**EXCERPT:**
Benchmark on Monday reiterated its Hold rating for Marvell (NASDAQ:MRVL), whose market capitalization sits at approximately $64 billion, after the company confirmed it had closed its previously announced purchase of Celestial AI. Celestial AI supplies optical interconnect technology intended for scale-up connectivity, and Marvell said it will integrate that capability into its broader product set.

InvestingPro data cited alongside the announcement lists Marvell with a "GOOD" overall financial health score and identifies it as a significant participant in the Semiconductors industry.

Management has been explicit that the Celestial AI acquisition will not immediately translate into material revenue. Initial sales tied to the deal are forecast to begin in the second half of fiscal 2028, with management anticipating a modest contribution in the third quarter of that fiscal year.

Marvell's own projections indicate a stepped revenue ramp from the Celestial AI assets: the company expects the contribution to reach $125 million in the fourth quarter of fiscal 2028, equivalent to a $500 million annualized run-rate. Marvell projects that, at this level of contribution, the additional revenue should fully offset the dilutive effects associated with higher operating expenses, reduced interest income, and dilution from an increased share count.

**EXERCISE GOAL:** Copy the passage on Marvell's acquisition of Celestial AI from "InvestingPro data cited" to "that fiscal year.", substituting "small" for "modest". These records aren't needed for any of the work.

(Collected data)
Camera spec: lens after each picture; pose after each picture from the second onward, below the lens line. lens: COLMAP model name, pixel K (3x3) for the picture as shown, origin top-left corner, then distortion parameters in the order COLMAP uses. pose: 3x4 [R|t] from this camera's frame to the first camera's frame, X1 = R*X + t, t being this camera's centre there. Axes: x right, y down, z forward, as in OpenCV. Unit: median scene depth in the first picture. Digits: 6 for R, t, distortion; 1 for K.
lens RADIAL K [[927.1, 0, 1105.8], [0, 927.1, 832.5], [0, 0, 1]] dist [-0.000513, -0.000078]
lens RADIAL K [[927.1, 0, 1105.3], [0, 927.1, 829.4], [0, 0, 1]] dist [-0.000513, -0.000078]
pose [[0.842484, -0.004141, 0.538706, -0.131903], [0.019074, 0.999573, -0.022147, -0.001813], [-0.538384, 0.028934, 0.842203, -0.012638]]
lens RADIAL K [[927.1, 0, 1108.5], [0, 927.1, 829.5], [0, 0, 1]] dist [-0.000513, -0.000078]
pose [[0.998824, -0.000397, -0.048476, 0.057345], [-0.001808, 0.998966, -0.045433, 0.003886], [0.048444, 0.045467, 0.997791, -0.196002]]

**EXERCISE RESULT:**
InvestingPro data cited alongside the announcement lists Marvell with a "GOOD" overall financial health score and identifies it as a significant participant in the Semiconductors industry.

Management has been explicit that the Celestial AI acquisition will not immediately translate into material revenue. Initial sales tied to the deal are forecast to begin in the second half of fiscal 2028, with management anticipating a small contribution in the third quarter of that fiscal year.